• [Activity]
Below are the records. Retype exactly the lines between the lines holding "- HTML5 + CSS3" and "Made with ❤️", inclusive.

• [Records for the exercise]
########
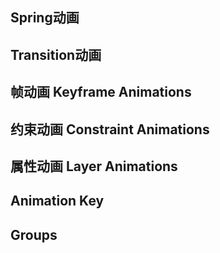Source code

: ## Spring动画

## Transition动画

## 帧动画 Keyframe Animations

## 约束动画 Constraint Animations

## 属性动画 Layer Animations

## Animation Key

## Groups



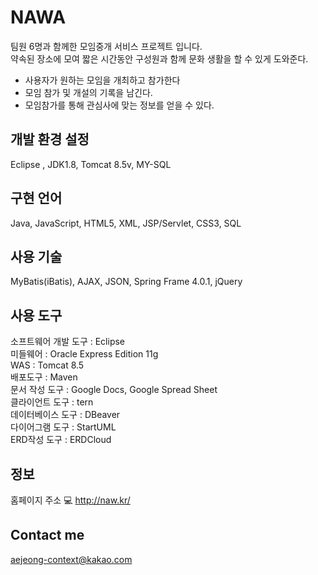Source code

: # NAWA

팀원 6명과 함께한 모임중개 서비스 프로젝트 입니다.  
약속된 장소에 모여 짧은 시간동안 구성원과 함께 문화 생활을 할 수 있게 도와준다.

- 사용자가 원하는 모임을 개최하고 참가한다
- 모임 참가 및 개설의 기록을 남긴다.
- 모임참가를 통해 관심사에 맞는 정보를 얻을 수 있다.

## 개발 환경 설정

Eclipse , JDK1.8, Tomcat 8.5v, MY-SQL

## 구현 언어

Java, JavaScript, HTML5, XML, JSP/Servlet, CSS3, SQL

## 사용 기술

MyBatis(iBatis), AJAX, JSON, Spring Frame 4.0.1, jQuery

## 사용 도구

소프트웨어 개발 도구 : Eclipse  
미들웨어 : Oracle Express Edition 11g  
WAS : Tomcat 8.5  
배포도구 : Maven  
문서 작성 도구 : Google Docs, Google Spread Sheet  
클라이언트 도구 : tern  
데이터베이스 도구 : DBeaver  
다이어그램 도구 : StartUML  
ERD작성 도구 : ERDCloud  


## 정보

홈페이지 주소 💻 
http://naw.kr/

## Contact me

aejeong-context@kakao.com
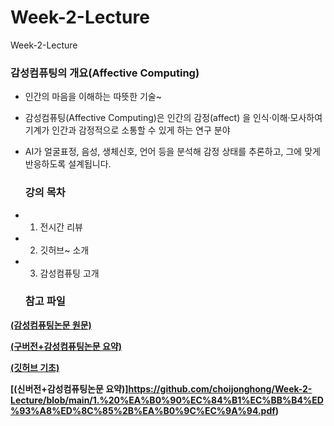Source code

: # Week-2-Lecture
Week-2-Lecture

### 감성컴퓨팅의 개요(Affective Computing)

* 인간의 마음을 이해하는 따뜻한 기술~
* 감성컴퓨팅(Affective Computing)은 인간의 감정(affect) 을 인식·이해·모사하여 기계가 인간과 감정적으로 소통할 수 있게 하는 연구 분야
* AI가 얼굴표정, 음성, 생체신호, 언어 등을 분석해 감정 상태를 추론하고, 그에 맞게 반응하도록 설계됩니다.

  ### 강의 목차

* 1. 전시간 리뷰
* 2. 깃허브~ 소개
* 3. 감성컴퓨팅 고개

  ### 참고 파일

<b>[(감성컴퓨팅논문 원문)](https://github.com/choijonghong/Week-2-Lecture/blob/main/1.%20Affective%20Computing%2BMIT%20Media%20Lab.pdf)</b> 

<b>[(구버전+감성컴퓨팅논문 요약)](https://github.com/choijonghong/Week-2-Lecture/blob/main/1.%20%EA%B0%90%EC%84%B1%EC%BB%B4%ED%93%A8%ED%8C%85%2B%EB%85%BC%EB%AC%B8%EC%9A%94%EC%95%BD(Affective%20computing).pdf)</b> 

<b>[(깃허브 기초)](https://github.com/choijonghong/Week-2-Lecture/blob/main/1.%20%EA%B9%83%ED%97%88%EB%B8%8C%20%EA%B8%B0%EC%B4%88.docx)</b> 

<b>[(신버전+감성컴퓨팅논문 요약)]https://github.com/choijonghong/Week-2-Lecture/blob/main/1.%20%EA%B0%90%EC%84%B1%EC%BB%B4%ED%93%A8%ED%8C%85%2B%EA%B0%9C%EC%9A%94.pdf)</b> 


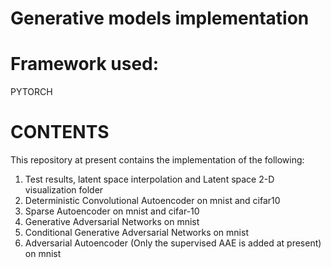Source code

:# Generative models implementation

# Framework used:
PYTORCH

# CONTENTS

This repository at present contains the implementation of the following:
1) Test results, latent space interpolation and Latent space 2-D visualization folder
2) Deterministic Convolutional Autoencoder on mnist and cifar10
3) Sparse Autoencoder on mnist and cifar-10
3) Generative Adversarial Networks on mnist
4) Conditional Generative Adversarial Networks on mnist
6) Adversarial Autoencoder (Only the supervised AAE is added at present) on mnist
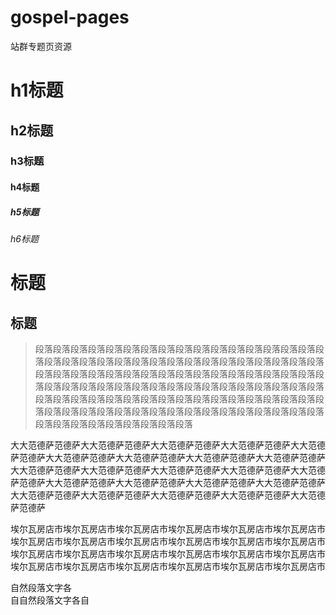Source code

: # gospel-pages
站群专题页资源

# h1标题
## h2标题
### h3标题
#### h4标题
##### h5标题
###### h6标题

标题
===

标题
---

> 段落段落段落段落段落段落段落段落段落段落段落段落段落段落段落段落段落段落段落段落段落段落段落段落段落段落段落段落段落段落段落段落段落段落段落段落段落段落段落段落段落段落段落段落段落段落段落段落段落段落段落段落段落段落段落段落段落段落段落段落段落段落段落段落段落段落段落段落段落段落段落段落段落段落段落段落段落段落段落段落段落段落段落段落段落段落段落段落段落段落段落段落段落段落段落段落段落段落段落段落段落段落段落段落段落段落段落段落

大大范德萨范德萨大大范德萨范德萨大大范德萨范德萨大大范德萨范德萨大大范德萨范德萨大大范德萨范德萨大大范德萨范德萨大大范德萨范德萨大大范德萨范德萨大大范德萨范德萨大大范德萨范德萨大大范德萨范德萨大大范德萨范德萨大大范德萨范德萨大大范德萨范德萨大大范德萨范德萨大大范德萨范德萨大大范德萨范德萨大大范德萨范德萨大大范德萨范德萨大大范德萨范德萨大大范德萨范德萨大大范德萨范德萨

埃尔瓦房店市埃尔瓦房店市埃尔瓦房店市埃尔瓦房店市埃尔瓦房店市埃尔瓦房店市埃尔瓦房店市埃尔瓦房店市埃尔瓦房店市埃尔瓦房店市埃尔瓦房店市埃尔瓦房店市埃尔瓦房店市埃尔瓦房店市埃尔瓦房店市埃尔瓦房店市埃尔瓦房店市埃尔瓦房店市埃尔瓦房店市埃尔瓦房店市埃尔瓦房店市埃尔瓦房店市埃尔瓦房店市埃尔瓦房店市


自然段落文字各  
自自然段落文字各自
########
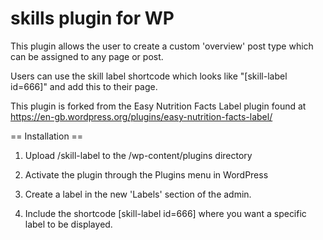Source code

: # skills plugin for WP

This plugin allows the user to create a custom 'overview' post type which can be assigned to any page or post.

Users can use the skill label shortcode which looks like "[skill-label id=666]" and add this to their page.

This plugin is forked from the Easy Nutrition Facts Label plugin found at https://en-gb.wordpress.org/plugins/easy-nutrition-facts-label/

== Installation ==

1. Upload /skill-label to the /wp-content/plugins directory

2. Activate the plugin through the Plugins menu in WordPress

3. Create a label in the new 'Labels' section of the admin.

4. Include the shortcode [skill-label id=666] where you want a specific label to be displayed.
########
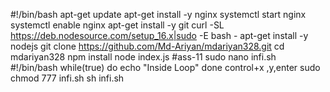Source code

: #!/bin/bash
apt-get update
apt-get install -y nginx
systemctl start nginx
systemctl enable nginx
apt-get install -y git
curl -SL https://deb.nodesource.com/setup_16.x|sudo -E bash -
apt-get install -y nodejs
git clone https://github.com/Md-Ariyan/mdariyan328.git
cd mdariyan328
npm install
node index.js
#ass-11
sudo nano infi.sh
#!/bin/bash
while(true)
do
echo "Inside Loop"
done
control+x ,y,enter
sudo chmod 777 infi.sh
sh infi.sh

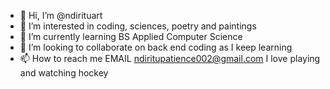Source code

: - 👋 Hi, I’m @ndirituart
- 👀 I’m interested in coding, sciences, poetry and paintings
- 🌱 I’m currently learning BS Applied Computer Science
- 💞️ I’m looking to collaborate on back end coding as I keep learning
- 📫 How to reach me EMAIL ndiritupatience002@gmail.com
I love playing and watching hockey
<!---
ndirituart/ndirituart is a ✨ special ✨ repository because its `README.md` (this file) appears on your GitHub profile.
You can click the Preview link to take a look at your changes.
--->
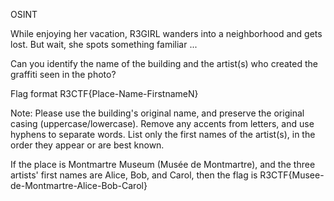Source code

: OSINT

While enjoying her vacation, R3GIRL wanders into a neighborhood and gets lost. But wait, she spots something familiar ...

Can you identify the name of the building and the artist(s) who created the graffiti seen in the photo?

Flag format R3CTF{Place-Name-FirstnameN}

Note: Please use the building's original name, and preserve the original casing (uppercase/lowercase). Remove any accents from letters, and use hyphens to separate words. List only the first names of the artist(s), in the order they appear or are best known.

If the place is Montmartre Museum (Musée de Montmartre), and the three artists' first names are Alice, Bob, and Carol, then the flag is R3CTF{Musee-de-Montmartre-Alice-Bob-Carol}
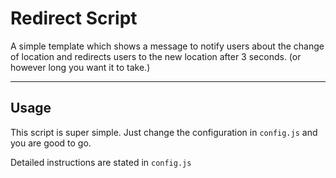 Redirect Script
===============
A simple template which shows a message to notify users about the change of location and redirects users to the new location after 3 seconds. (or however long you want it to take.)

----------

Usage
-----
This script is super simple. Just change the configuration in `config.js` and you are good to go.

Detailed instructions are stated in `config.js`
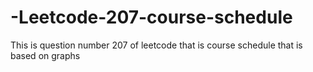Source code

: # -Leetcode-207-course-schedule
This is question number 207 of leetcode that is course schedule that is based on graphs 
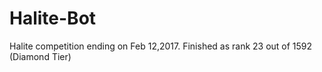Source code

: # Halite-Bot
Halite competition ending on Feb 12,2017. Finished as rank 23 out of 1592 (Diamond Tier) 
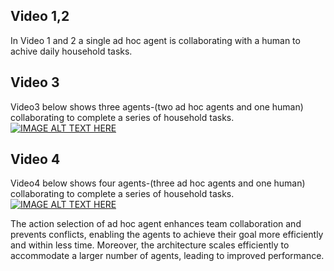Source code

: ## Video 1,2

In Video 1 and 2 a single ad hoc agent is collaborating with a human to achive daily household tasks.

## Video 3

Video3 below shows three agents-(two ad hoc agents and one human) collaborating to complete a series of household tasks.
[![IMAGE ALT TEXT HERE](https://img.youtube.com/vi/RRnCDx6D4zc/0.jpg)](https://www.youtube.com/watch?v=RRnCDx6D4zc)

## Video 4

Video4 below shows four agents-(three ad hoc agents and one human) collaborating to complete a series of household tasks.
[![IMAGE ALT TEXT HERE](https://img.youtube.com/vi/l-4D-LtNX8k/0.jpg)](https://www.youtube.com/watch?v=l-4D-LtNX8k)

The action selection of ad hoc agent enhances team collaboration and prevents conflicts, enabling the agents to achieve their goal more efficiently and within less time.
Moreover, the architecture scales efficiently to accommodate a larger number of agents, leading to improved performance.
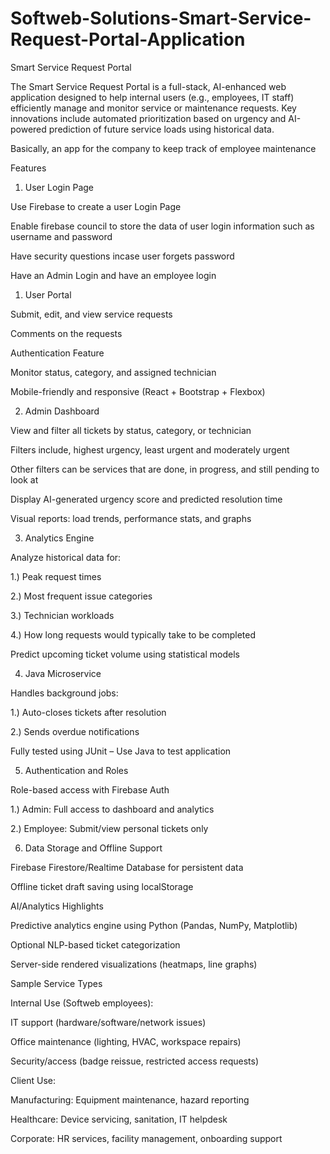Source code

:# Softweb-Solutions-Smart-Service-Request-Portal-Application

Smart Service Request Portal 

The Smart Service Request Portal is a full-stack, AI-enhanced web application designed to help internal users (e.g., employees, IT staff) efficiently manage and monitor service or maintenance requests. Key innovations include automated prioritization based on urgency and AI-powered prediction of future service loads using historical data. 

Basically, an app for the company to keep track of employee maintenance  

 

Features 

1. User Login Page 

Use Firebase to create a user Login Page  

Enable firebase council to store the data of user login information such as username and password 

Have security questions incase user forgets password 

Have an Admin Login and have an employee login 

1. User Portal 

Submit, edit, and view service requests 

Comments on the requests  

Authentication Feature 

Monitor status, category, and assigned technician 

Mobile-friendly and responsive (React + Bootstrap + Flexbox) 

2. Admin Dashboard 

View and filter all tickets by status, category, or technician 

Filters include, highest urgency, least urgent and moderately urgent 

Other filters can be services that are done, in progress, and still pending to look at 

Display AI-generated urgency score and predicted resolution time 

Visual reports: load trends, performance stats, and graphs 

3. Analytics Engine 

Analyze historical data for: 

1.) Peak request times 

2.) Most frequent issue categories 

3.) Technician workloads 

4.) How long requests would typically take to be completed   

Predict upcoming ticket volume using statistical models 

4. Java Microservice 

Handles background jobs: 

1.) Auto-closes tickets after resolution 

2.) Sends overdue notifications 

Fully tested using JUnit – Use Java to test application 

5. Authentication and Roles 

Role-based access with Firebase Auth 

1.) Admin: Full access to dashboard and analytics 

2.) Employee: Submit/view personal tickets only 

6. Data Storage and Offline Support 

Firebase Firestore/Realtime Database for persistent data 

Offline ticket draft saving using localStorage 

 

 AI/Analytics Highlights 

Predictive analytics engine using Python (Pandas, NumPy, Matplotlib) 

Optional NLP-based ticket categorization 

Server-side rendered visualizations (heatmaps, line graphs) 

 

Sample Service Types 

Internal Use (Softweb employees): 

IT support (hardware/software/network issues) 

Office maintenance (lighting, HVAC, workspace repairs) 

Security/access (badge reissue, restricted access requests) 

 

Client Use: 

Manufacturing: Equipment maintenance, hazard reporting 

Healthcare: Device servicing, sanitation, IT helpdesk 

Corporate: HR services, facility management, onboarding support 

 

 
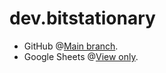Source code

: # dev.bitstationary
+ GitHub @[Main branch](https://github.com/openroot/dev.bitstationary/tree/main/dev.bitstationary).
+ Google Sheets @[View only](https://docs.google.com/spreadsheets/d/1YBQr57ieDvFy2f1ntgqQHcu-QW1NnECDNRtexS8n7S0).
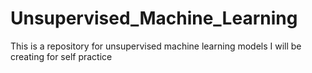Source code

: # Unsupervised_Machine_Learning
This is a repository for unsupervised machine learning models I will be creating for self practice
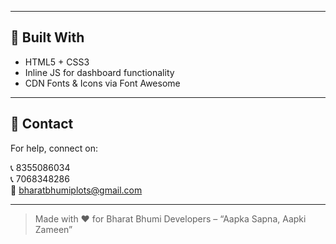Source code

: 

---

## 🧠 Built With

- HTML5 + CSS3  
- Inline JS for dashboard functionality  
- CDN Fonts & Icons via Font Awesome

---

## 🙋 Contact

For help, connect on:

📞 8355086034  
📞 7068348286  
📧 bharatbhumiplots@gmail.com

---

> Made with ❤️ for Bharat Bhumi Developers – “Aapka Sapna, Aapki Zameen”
########
• [Your solution]
- HTML5 + CSS3  
- Inline JS for dashboard functionality  
- CDN Fonts & Icons via Font Awesome

---

## 🙋 Contact

For help, connect on:

📞 8355086034  
📞 7068348286  
📧 bharatbhumiplots@gmail.com

---

> Made with ❤️ for Bharat Bhumi Developers – “Aapka Sapna, Aapki Zameen”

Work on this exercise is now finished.